Relevante Diskussionspunkte oder Ereignisse während sollten ebenfalls erfasst und als Zusatzinformation notiert werden. Es ist wichtig, dass die nächste Schicht und auch die Betriebsleitung, die möglicherweise aus der Ferne arbeitet, über alle Vorkommnisse im Bilde sind. Es ist darüber hinaus zu empfehlen, digitale Unterschriften anzufordern, um sicherzustellen, dass die Schichtübergabe ordnungsgemäß durchgeführt wurde.
Erfahren Sie mehr darüber, wie ein Produktionsteam in Corona-Zeiten reagieren sollten, im Whitepaper der eschbach GmbH.
Nachgefragt …
bei Felix Michler, Head of Marketing & Deputy Head of Sales bei Eschbach in Bad Säckingen:
Wie weit sind die Unternehmen in der digitalen Transformation inzwischen gekommen?

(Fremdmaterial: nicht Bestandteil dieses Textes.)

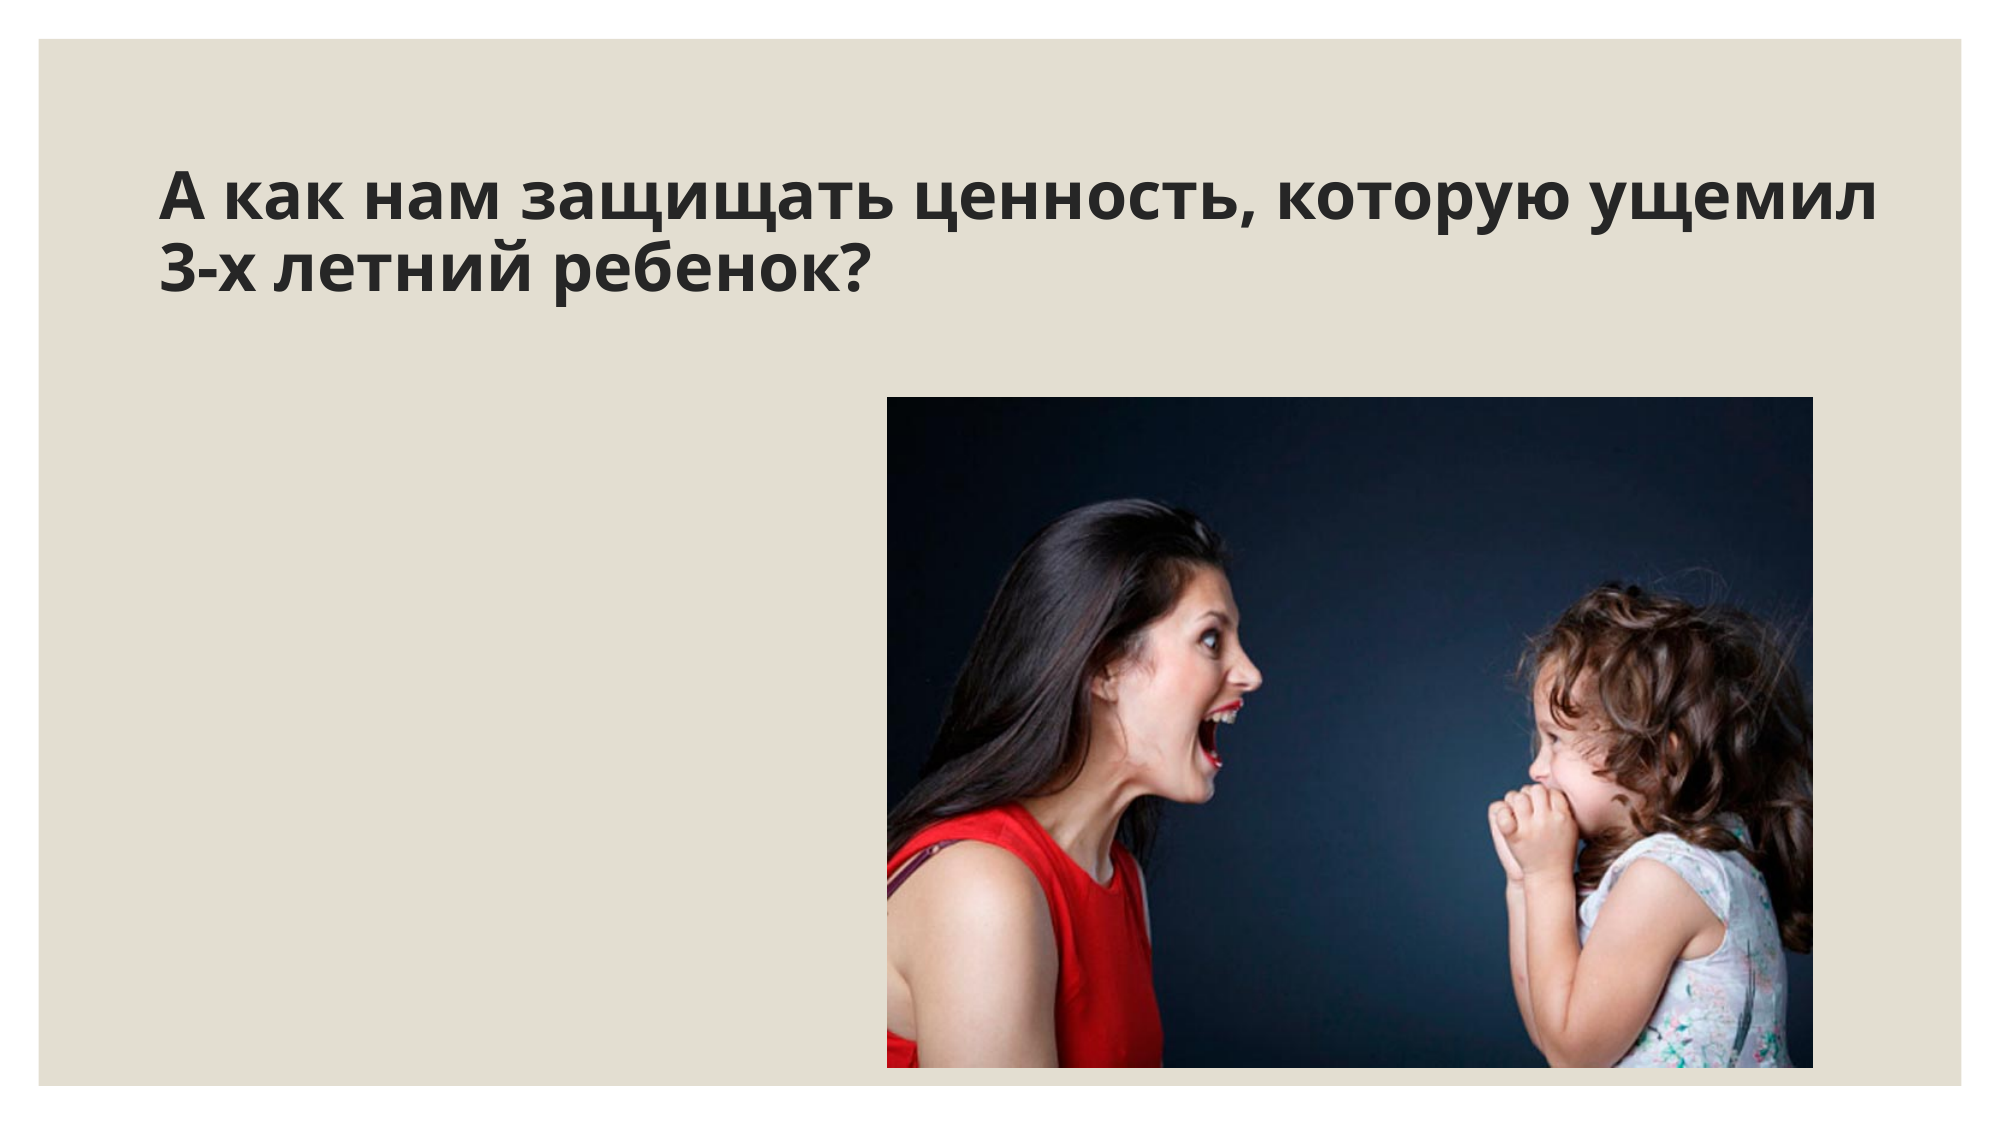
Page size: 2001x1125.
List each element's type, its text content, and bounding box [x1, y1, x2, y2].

Felix Michler: Da ist es schwer, eine allgemeine Aussage zu treffen. Wir in unserem Bereich stellen allerdings fest, dass viele Unternehmen relevante Informationen des Schichtbetriebs immer noch handschriftlich in Büchern oder separaten Excel-Listen festhalten. Darunter leidet die Transparenz und somit auch die Anlagenproduktivität. Durch das Digitalisieren schichtrelevanter Informationen sowie die revisionssichere Dokumentation in einem digitalen Schichtbuch lassen sich Ereignisse von jedem berechtigten Mitarbeiter, egal an welchem Ort, zeitnah einsehen. Wie wichtig das ist, zeigt sich vor allem jetzt, in Zeiten der Covid19-Pandemie.

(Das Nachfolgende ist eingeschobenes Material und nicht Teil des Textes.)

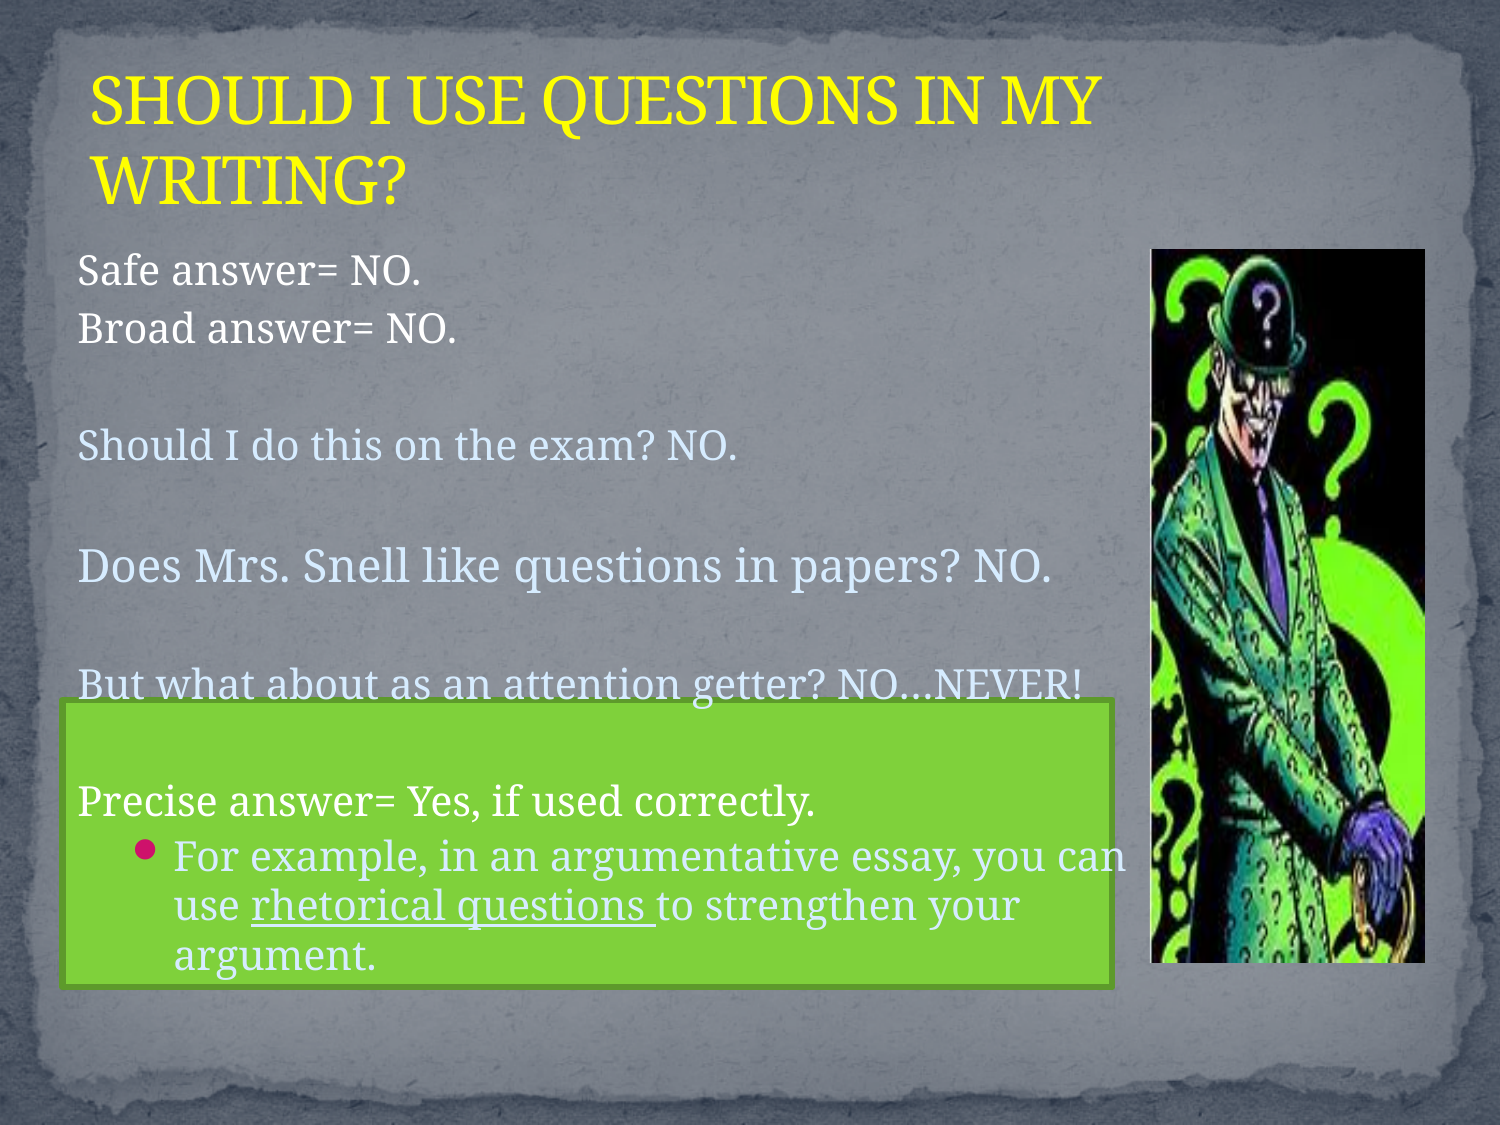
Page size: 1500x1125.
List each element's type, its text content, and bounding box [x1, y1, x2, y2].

text_box [59, 697, 1115, 990]
picture [1149, 249, 1426, 963]
list Safe answer= NO. Broad answer= NO. Should I do this on the exam? NO. Does Mrs. Snell like questions in papers? NO. But what about as an attention getter? NO…NEVER! Precise answer= Yes, if used correctly. For example, in an argumentative essay, you can use rhetorical questions to strengthen your argument. [62, 236, 1175, 987]
title SHOULD I USE QUESTIONS IN MY WRITING? [74, 24, 1425, 225]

Welche Hindernisse bestehen zurzeit noch? Und wie kann man die Hürden abbauen beziehungsweise mindern?
Felix Michler: Obwohl die Anlagenprozesse bereits mehrheitlich digital ablaufen, erfolgt die Schichtübergabe in den meisten Fällen noch auf Papier oder auch mündlich. Der gesamte Prozess ist weder durchgängig noch verfügt er über einen hohen Automatisierungsgrad. Das ist paradox, im Vergleich zu den Effizienzgewinnen, die IoT in den letzten Jahren im Produktionsbereich hervorgebracht hat. Man denke nur an das hohe Volumen nicht wiederverwertbarer Daten, das sich daraus ergibt. Viele Werksleiter kommunizieren meist per E-Mail mit ihrem Schichtteam. Die Effektivität des Schichtbetriebs hängt stark von klar definierten und präzisen Informationsflüssen ab.
Auf welche Dinge sollte man aus Sicht von eschbach bei der Umsetzung einer unternehmensweiten Digitalisierung achten?

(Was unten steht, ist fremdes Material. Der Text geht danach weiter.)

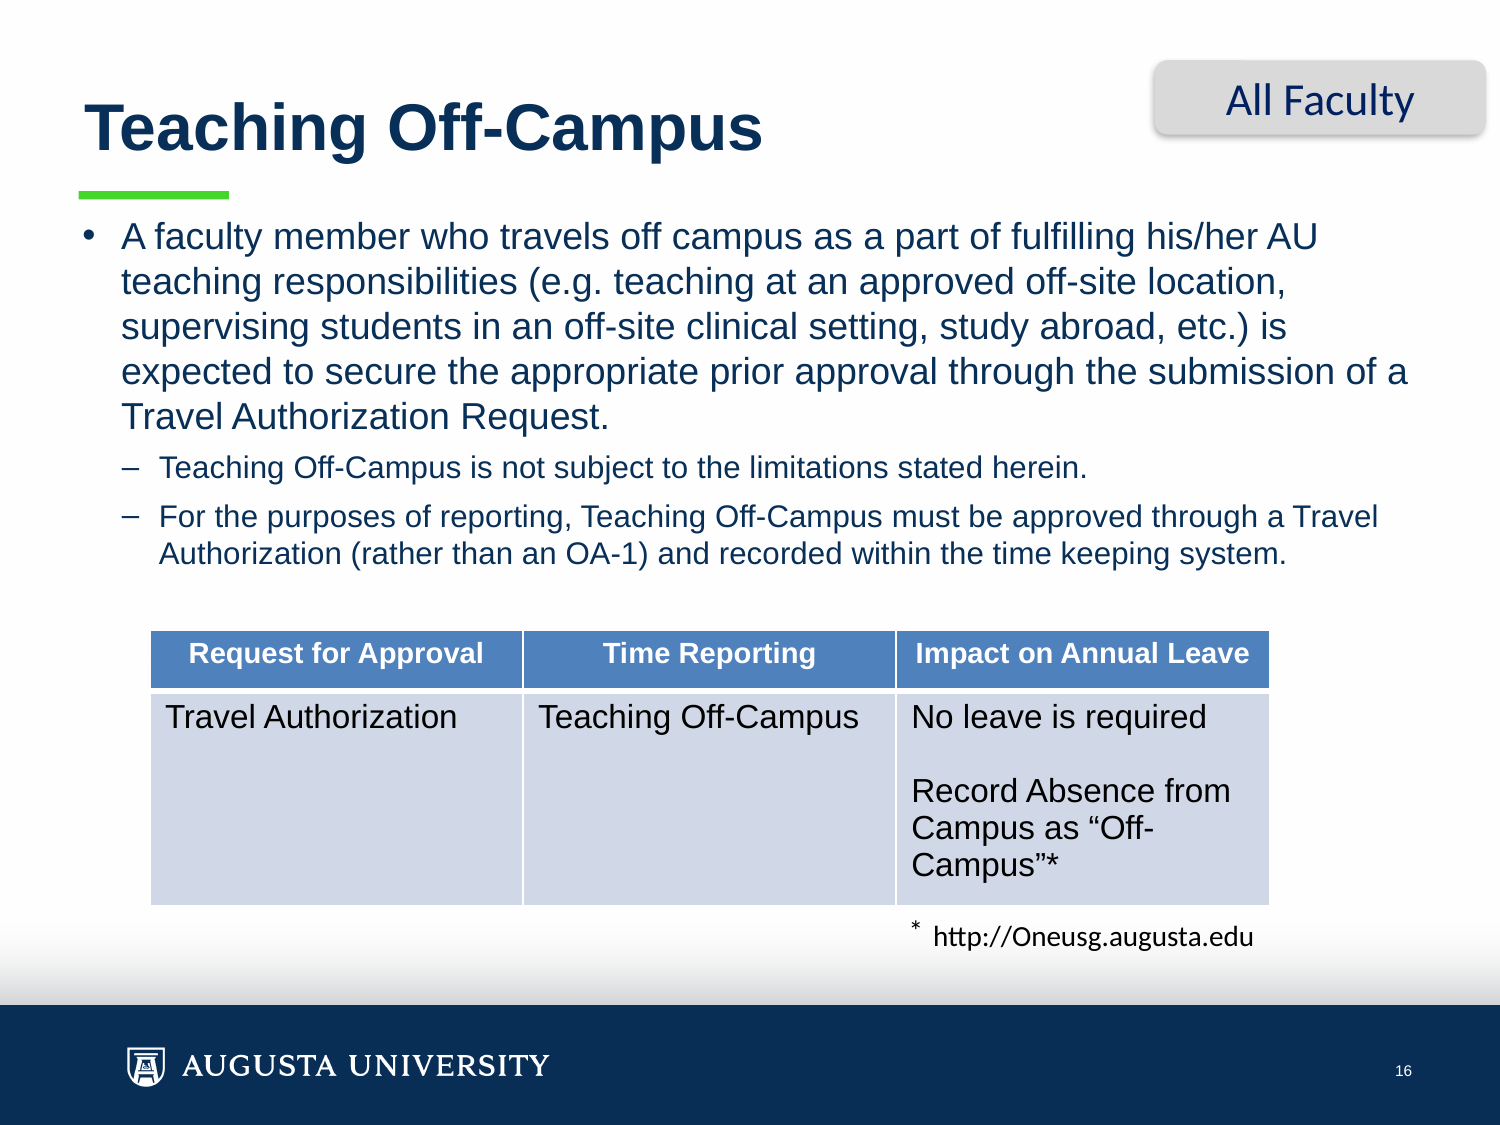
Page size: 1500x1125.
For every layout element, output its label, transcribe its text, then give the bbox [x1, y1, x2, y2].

table_header Time Reporting [524, 631, 895, 688]
picture [0, 0, 1500, 1125]
text_box * [902, 905, 930, 953]
text_box All Faculty [1154, 60, 1487, 135]
table_cell Travel Authorization [151, 694, 522, 905]
slide_number 16 [1386, 1054, 1419, 1086]
text_box http://Oneusg.augusta.edu [927, 911, 1268, 959]
list A faculty member who travels off campus as a part of fulfilling his/her AU teaching responsibilities (e.g. teaching at an approved off-site location, supervising students in an off-site clinical setting, study abroad, etc.) is expected to secure the appropriate prior approval through the submission of a Travel Authorization Request. Teaching Off-Campus is not subject to the limitations stated herein. For the purposes of reporting, Teaching Off-Campus must be approved through a Travel Authorization (rather than an OA-1) and recorded within the time keeping system. [76, 205, 1429, 982]
table_cell No leave is required Record Absence from Campus as “Off-Campus”* [897, 694, 1269, 905]
title Teaching Off-Campus [78, 64, 1432, 185]
table_header Request for Approval [151, 631, 522, 688]
table_cell Teaching Off-Campus [524, 694, 895, 905]
table_header Impact on Annual Leave [897, 631, 1269, 688]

Felix Michler: Im Bereich Prozessindustrie ist der Aufbau eines effektiven Wissensmanagement derzeit das Maß aller Dinge. In keinem anderen Bereich laufen so viele produktionsrelevanten Daten zusammen wie im Schichtbetrieb. Deshalb sollte unbedingt auch bei der Schichtkommunikation von einem seitenbasierten Ansatz zu einem datensatzorientierten Ansatz gewechselt werden, der in der Softwarelösung zur Schichtübergabe implementiert werden kann.